## PROBLEM STATEMENT
Please reproduce exactly the line that carries "Snapshot 2 is here!" and all remaining lines through the last line of the data, and write nothing else.

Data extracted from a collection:

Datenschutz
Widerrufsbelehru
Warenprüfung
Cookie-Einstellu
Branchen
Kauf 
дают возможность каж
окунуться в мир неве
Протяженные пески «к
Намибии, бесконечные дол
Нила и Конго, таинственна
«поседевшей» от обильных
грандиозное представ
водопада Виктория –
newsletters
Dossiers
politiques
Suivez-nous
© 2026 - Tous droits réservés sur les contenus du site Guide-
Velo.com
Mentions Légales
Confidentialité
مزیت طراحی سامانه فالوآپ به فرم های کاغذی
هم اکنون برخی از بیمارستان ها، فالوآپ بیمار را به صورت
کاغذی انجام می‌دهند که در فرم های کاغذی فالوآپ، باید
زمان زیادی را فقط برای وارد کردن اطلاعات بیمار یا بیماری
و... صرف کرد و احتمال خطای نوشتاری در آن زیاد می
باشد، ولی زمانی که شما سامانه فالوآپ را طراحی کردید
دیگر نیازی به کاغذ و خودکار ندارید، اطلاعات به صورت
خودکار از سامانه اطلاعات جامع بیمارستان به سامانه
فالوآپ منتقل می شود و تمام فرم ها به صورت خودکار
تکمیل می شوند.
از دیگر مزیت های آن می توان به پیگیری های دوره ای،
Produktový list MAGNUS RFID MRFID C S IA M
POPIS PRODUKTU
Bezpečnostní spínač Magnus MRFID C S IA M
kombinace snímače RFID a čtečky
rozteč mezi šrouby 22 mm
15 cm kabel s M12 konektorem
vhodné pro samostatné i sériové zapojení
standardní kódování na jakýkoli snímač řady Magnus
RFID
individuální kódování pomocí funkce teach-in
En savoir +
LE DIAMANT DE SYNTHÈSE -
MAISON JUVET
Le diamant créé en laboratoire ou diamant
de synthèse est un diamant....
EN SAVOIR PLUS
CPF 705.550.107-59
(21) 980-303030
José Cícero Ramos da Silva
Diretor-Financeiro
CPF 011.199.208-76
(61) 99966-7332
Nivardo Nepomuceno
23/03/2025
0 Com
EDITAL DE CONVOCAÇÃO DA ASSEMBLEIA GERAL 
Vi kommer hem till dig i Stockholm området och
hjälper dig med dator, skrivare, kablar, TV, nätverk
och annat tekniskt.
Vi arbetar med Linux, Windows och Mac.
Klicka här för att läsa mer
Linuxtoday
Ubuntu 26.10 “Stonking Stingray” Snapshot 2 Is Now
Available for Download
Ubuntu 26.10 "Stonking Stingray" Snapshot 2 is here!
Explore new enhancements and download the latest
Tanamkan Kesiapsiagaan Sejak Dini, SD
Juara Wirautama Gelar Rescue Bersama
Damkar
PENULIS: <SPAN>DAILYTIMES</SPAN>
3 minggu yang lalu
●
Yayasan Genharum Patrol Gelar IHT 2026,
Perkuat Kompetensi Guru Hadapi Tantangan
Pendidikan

## TASK RESULT
Ubuntu 26.10 "Stonking Stingray" Snapshot 2 is here!
Explore new enhancements and download the latest
Tanamkan Kesiapsiagaan Sejak Dini, SD
Juara Wirautama Gelar Rescue Bersama
Damkar
PENULIS: <SPAN>DAILYTIMES</SPAN>
3 minggu yang lalu
●
Yayasan Genharum Patrol Gelar IHT 2026,
Perkuat Kompetensi Guru Hadapi Tantangan
Pendidikan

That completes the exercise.